■ **Text section**
------------------------------------------------------------------------
# Idaho Unit 4



## cfbiologist (Apr 12, 2012)

Looking at Going into Unit 4 in Northern Idaho for Bears Spring Spot and Stalk, Does anybody have any Information they are willing to share?
Thanks


----------



## elkmule123 (Aug 14, 2013)

Why so far north?


----------



## cfbiologist (Apr 12, 2012)

Just thought we'd try it, do you have other/better option further south


----------



## Kevin D (Sep 15, 2007)

I've bear hunted with hounds throughout the state of Idaho but unit 4 has always been one of my favorites. Unit 4 has one of the highest bear density rates as any place in Idaho so getting a race started was never a problem. The terrain is relatively easy with enough roads to allow a hound hunter to stay within hearing distance of the dogs the majority of the time. The only drawback for me was the 11 hour drive from Cache County.

The challenge for a spot and stalk hunter on the unit is going to be finding open areas to glass them. There aren't many open ridges on the unit and logging activity has been curtailed so there aren't going to be as many fresh clear cuts to spot. Nonetheless, having a bear run across the road in front of us was almost a daily occurrence so I'm sure you'll see bear.


----------



## elkmule123 (Aug 14, 2013)

Thanks for the information Kevin. I've been thinking of doing a Idaho hunt as well and have been gathering information from a couple different sites. Units 10 and 12 seem to come up a bit. These two areas are reduced tag areas and your can purchase a second bear tag as well. But so far that all I've gathered on those units. 

Kevin, Have you hunted these two units before?


----------
------------------------------------------------------------------------
■ **Problem 1**
In the Idaho Unit 4 thread, turn the paragraph starting "I've bear hunted with hounds" into a short list that keeps its main facts.
■ **Problem 2**
Answer these from the Idaho Unit 4 thread:
(a) What kind of hunt does cfbiologist plan in Unit 4?
(b) According to Kevin D, what happened almost every day?
(c) Which two units has elkmule123 seen come up?
■ **Problem 3**
Reproduce the Idaho Unit 4 thread from "I've bear hunted" up to and including "you'll see bear.".
Use only the Idaho Unit 4 thread to respond, with nothing from outside it.

■ **Listed entries**
------------------------------------------------------------------------
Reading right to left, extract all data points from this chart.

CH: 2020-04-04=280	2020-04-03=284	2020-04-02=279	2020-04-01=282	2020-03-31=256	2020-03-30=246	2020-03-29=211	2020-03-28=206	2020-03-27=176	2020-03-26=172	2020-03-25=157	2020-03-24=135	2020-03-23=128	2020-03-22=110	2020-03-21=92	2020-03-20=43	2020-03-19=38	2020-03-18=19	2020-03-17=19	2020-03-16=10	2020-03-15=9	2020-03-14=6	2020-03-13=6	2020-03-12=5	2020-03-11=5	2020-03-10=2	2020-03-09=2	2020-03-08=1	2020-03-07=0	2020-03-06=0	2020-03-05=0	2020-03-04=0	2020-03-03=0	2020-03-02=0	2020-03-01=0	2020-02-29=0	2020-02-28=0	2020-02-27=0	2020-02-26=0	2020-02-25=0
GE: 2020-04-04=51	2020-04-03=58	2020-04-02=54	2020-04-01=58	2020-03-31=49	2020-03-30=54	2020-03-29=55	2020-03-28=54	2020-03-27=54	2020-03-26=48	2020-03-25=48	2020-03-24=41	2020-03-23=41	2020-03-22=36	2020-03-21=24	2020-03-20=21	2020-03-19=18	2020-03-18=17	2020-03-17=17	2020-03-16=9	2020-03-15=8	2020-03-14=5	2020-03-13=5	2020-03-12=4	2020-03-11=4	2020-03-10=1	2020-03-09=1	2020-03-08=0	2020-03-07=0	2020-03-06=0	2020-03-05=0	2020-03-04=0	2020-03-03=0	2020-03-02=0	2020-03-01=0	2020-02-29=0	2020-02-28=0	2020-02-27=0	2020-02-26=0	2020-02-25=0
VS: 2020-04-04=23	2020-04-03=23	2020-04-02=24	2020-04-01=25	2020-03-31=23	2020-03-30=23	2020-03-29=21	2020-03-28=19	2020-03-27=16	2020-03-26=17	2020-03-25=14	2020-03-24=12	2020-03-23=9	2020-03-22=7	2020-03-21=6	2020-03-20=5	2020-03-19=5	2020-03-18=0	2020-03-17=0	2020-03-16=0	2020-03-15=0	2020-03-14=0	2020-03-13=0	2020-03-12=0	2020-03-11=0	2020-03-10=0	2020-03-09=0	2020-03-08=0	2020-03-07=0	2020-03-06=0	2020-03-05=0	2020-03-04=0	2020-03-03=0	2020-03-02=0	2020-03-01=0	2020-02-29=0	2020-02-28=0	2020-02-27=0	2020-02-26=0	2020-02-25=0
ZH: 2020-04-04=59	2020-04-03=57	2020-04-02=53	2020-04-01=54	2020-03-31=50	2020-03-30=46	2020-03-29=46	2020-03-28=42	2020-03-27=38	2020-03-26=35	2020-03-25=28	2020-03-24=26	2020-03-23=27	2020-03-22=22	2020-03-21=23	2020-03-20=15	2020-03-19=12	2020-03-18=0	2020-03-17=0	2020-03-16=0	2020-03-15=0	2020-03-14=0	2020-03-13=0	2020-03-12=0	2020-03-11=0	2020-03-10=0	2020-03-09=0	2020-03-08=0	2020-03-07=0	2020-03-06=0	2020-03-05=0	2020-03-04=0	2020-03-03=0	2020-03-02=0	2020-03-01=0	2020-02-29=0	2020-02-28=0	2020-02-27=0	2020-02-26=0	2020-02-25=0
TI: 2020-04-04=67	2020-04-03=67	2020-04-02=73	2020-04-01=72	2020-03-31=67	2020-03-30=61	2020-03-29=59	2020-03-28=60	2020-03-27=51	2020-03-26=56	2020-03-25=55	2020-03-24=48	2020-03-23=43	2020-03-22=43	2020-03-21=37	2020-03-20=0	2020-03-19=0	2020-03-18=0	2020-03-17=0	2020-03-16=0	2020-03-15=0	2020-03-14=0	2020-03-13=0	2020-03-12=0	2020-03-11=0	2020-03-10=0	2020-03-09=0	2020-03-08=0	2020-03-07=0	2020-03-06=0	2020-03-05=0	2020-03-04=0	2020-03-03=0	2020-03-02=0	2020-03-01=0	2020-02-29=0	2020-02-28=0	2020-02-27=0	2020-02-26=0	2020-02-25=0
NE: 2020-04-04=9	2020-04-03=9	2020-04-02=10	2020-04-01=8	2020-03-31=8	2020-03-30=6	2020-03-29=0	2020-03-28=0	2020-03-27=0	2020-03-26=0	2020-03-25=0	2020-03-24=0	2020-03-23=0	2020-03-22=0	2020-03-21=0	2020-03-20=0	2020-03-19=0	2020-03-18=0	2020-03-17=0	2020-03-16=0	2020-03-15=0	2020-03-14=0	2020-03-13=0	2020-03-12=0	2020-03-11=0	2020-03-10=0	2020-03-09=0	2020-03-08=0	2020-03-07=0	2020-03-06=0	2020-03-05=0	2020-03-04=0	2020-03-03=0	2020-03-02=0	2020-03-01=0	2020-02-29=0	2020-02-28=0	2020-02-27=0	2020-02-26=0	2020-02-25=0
------------------------------------------------------------------------
■ **Written response 1**
- Has hunted bear with hounds all over Idaho, and Unit 4 is one of the favorites.
- Unit 4 has one of the highest bear densities in Idaho, so getting a race started was never hard.
- The ground is fairly easy, with enough roads to stay within hearing of the dogs most of the time.
- The only downside was the 11-hour drive from Cache County.

■ **Written response 2**
(a) A spring spot and stalk hunt for bears.
(b) A bear ran across the road in front of them.
(c) Units 10 and 12.

■ **Written response 3**
I've bear hunted with hounds throughout the state of Idaho but unit 4 has always been one of my favorites. Unit 4 has one of the highest bear density rates as any place in Idaho so getting a race started was never a problem. The terrain is relatively easy with enough roads to allow a hound hunter to stay within hearing distance of the dogs the majority of the time. The only drawback for me was the 11 hour drive from Cache County.

The challenge for a spot and stalk hunter on the unit is going to be finding open areas to glass them. There aren't many open ridges on the unit and logging activity has been curtailed so there aren't going to be as many fresh clear cuts to spot. Nonetheless, having a bear run across the road in front of us was almost a daily occurrence so I'm sure you'll see bear.